Cibril Ubeydi
Libyalı araştırmacı yazar
TT

Libya ve Hamas hücresinin yargılanması

Sınır ihlali, hapishane baskını, Mısır topraklarına saldırma ve Arap Baharı dalgasının akabinde Mısır’da kargaşa çıkartma gibi birçok terör eyleminin arkasına saklanan Hamas, artık gerçek yüzünü gizlemiyor.
Bugün Hamas, Libya’da casusluk yapan bir hücrenin çökertilmesinin ve hücrenin Hamas’la irtibatının kesinleşmesinin ardından farklı bir meseleyle karşı karşıya kaldı. Güvenlik kaynakları, suçluların isimlerini açıkladı. Hamas lehine casusluk faaliyetinde bulunanların sayısı 13’e ulaştı. Bu şahıslar, Hamas adına çalışan hücreyle bağlantılı olmakla suçlanıyor.
Her zamanki gibi Hamas’ın kanıtsız bir şekilde bunu yalanmasına rağmen Libya Başsavcılık Ofisi, Libya kanunlarının yasakladığı örgüte katılma ve milli güvenliği sarsma suçlarından söz konusu hücreye delillere dayalı resmi suçlamalar yöneltti.

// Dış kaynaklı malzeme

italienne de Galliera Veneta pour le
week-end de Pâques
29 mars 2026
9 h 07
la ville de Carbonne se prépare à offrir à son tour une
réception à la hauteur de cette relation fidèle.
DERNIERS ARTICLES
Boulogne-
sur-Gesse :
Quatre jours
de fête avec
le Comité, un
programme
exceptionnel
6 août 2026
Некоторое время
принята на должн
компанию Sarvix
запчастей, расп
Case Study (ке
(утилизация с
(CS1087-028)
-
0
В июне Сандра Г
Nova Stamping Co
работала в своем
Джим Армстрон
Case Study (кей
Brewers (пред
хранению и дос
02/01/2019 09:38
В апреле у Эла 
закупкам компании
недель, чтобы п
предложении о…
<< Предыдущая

Ülkenin doğusundaki (parlamento tarafından tanınan) Libya geçici hükümetinin İçişleri Bakanlığı, Hamas’a ilk kez geçen yıl suçlama yöneltti. İçişleri Bakanlığı, Hamas’ı General Halife Hafter komutasında terör örgütlerine karşı savaşan Libya ordusunun aleyhinde casusluk yapmakla suçladı. 
O dönemde Hamas, bu suçlamayı yalanladı. Şu an ise Abdullah es-Seni ve geçici hükümetinin değil de anayasal olmayan uzlaşı hükümetinin yönettiği tahmin edilen başkent Trablus’taki Başsavcılık Ofisi tarafından Hamas’a bir suçlama yöneltildi. Bu da Hamas’ın suça karıştığını gösteriyor. Mesele, kasıtlı yalanlar uydurmak ya da Hamas’ın ismini direnişi zayıflatmaya dâhil etmek değildir.

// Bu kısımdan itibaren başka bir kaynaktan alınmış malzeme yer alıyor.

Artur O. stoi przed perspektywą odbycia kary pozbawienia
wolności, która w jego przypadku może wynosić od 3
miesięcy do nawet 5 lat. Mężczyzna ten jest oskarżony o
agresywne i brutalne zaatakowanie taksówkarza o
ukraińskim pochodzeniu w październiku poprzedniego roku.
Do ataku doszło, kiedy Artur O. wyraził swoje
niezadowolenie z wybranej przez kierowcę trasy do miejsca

Her zamanki gibi Hamas, dünya çevresinde casusluk hücresine ya da müdahale sürecine karıştığı deşifre edildikçe ve özellikle de Bingazi’deki savaş yıllarından bu yana Libya ordusunun Müslüman Kardeşlere (İhvan) bağlı terör örgütlerinin arasında Hamas unsurlarının bulunduğunu ortaya çıkardıkça bu suçlamaları yalanlıyor. Nitekim Libya ordusunun koordinatlarını terör örgütlerine gönderen Hamas’a bağlı Filistinli bir genç kız yakalanmıştı.

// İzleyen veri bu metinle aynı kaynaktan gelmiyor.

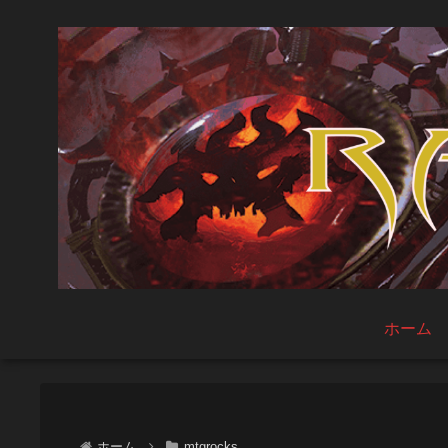
ホーム
ホーム
mtgrocks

Hem Filistinli hem de Arap gençleri arkasından sürüklemek için direniş sloganı atan Hamas, görünüşte İsrail işgaline direnen bir harekettir. Gerçekte ise maceralarından ve İsrail silah tersanesine karşı beyhude girişimlerinden dolayı Hamas’ın faaliyetleri, Filistin halkının özellikle de Gazzelilerin sıkıntılarını giderebilecek Filistin uzlaşmasını sekteye uğrattı. Bundan dolayı Hamas’ın beyhude füze maceralarının faturasını genelde masum Gazze halkı ödüyor.
Füze maceraları, İsrail ordusunun Gazze halkına verdiği zarar kadar İsrail tarafında herhangi bir etki meydana getirmiyor. Füzeler, ne siyasi bir kazanım gerçekleştirdi ne de İsrail’le müzakere denkleminde bir değişiklik meydana getirdi. Bu da demek oluyor ki füzeler, Filistin halkının sıkıntılarını artırmaktan başka bir şey değildir.
Uluslararası Af Örgütü, Hamas’ı Gazze Şeridi’ndeki Filistinlilere karşı tüyler ürpertici suçlar işlemekle ve vahşi uygulamalar yapmakla suçluyor. Şöyle ki 20’den fazla yargısız infaz yapıldığı belgelerle kanıtlandı. Hamas, sözde İsrail işgaline karşı direnen bir hareketten uluslararası İhvan örgütünün gizli ve açık askeri kanadına ve kiralık bir silaha dönüştü. Rehber, Hamas’ı nereye isterse çekiyor.
Liderleri ve unsurları, Arap merkezli çatışmalara ve bölgesel çekişmelere katılmasının ardından Hamas, faaliyetleri nedeniyle terörün bir parçası haline geldi. Bu da bizi Hamas’ın bölgedeki DEAŞ benzeri örgütlerden farklılık göstermeyen bir terör örgütü olduğunu söylemeye sevk ediyor.